A basis point is one hundredth of one percentage point. One basis point equals 0.01%, and 100 basis points equal 1 percentage point. In market language, basis points are used to describe small changes in rates, yields, and spreads, but they measure the size of a change, not the market meaning of that change.
The abbreviation is usually written as bp for one basis point and bps for multiple basis points. A move of 25 bps means 0.25 percentage points. A move of 50 bps means 0.50 percentage points. This wording helps avoid confusion when markets discuss small changes in percentage-based measures.
Quick definition: basis points are a measurement unit for absolute changes in percentage-based financial figures. They are common in interest rates, bond yields, credit spreads, and policy-rate communication.
Basis points conversion
To convert basis points into percentage points, divide the number of basis points by 100. The result is the percentage-point change.
| Basis points | Percentage-point equivalent | Decimal percent form |
|---|---|---|
| 1 bp | 0.01 percentage points | 0.01% |
| 5 bps | 0.05 percentage points | 0.05% |
| 10 bps | 0.10 percentage points | 0.10% |
| 25 bps | 0.25 percentage points | 0.25% |
| 50 bps | 0.50 percentage points | 0.50% |
| 100 bps | 1.00 percentage point | 1.00% |
| 200 bps | 2.00 percentage points | 2.00% |
For example, if a rate rises from 4.00% to 4.25%, the change is 25 basis points. It is clearer to say “up 25 bps” than “up 0.25%,” because the latter can be confused with a relative percent change.
Basis points vs percentage points, percent changes, and spreads
Basis points are useful because finance often deals with small changes in percentage-based numbers. The term keeps absolute rate changes separate from relative percent changes and from spreads between two instruments.
| Term | What it means | Example |
|---|---|---|
| Basis point | One hundredth of one percentage point. | A 10 bps move equals 0.10 percentage points. |
| Percentage point | An absolute difference between two percentage figures. | A move from 3.00% to 4.00% is 1 percentage point, or 100 bps. |
| Percent change | A relative change compared with the starting value. | A move from 4.00% to 4.25% is a 0.25 percentage-point move, but a 6.25% relative increase from the starting rate. |
| Spread | The difference between two rates or yields, often quoted in basis points. | If one yield is 5.00% and another is 4.50%, the spread is 50 bps. |
How basis points are used in markets
Basis points are common in markets because rates, yields, and spreads often move in small increments. A central bank decision, bond-yield move, credit-spread change, or rate-expectation shift can be described more clearly in bps than in decimal percentages.
For bond markets, basis points are often used to describe changes in nominal yields. A 20 bps rise in a yield means the yield moved up by 0.20 percentage points, but the basis-point number alone does not explain why the yield moved.
Basis points also matter when markets discuss the risk-free rate, because small rate changes can influence discount-rate assumptions, valuation pressure, and cross-asset comparisons. Even there, the bps figure is only the measurement. The interpretation still depends on growth expectations, inflation, liquidity, credit conditions, and positioning.

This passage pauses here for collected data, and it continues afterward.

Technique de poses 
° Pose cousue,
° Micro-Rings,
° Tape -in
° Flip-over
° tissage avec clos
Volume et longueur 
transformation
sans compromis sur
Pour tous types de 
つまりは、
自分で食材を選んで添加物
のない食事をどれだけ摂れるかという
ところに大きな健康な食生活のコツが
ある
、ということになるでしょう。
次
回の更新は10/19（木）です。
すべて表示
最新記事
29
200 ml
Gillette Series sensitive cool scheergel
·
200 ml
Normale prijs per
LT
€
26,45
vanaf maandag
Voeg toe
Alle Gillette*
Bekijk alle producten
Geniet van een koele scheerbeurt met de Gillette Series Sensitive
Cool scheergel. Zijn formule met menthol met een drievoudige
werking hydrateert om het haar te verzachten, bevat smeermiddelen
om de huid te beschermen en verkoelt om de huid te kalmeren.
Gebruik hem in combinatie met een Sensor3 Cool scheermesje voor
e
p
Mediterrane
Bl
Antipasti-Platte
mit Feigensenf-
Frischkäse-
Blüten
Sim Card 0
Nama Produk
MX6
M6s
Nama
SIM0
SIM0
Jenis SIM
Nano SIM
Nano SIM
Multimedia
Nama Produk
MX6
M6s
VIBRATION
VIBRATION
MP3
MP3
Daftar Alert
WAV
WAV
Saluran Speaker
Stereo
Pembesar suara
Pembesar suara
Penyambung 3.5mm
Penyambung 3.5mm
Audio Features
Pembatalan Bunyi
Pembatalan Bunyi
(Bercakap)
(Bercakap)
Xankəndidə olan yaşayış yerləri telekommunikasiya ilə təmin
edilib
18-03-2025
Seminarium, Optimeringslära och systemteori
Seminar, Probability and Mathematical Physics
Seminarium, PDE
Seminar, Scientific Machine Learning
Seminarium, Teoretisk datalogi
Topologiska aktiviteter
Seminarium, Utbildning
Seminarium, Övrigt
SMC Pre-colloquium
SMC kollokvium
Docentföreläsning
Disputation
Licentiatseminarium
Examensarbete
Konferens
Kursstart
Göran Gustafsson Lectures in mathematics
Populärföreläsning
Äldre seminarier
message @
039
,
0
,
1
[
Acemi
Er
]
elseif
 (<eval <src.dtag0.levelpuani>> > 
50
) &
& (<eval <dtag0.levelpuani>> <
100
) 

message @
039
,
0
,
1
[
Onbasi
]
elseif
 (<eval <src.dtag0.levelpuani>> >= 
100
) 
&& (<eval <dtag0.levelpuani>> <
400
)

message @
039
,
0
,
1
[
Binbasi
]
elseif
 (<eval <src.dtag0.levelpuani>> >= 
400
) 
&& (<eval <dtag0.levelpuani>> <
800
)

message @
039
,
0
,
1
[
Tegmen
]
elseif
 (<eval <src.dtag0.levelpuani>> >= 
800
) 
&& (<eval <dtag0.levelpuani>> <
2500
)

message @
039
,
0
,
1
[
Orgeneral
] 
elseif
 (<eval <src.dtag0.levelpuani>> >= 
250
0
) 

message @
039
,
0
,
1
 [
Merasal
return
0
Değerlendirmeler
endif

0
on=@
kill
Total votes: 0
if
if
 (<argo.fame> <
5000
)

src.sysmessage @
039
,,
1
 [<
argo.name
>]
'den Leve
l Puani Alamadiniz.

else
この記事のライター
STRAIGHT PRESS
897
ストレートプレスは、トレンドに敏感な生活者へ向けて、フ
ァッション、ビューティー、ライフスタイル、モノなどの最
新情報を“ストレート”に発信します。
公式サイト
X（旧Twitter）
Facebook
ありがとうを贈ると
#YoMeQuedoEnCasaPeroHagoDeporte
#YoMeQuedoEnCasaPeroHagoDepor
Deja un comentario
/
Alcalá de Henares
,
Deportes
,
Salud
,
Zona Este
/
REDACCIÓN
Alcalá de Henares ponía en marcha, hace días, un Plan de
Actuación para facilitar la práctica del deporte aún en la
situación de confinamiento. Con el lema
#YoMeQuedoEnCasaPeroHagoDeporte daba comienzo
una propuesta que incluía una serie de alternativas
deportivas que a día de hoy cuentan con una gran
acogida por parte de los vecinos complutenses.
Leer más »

Practical interpretation example
Example: a bond yield can rise by 25 bps while a credit spread widens by 40 bps. The basis-point figures describe the size of the changes, but they do not automatically explain the cause. The yield move could reflect rate expectations, inflation pricing, term premium, or supply-demand pressure. The spread move could reflect changing credit risk, liquidity conditions, or risk appetite.
The useful reading comes from the surrounding evidence. A basis-point move becomes more informative when it is compared with the starting level, the instrument involved, the broader rate environment, liquidity conditions, credit behavior, and cross-market confirmation.
What basis points do not tell you
A basis-point move is not a complete market signal. It describes the numerical size of a change, not the reason for the change or the likely market outcome.
| False reading | Why it is incomplete |
|---|---|
| A 25 bps move proves policy is dovish or hawkish. | The basis-point size must be interpreted against expectations, guidance, inflation data, growth conditions, and prior pricing. |
| A spread move proves market stress. | Spread widening can matter, but stress interpretation depends on liquidity, breadth, funding conditions, and persistence. |
| A yield move predicts market direction. | Rates can affect assets differently depending on growth expectations, inflation, liquidity, positioning, and valuation context. |
| Basis points are the same as percent changes. | Basis points describe absolute percentage-point changes. Percent changes are relative to the starting value. |
The safer rule is simple: use basis points to measure the move, then use broader market evidence to interpret the move.
FAQ
What does 1 basis point mean?
One basis point means 0.01%, or one hundredth of one percentage point.
How much is 25 basis points?
Twenty-five basis points equal 0.25 percentage points. For example, a move from 4.00% to 4.25% is a 25 bps move.
Are basis points the same as percentage points?
No. Basis points are units used to express smaller increments of percentage-point changes. One percentage point equals 100 basis points.
Do basis points predict market direction?
No. Basis points measure the size of a rate, yield, or spread change. Market direction depends on broader context, not the bps number alone.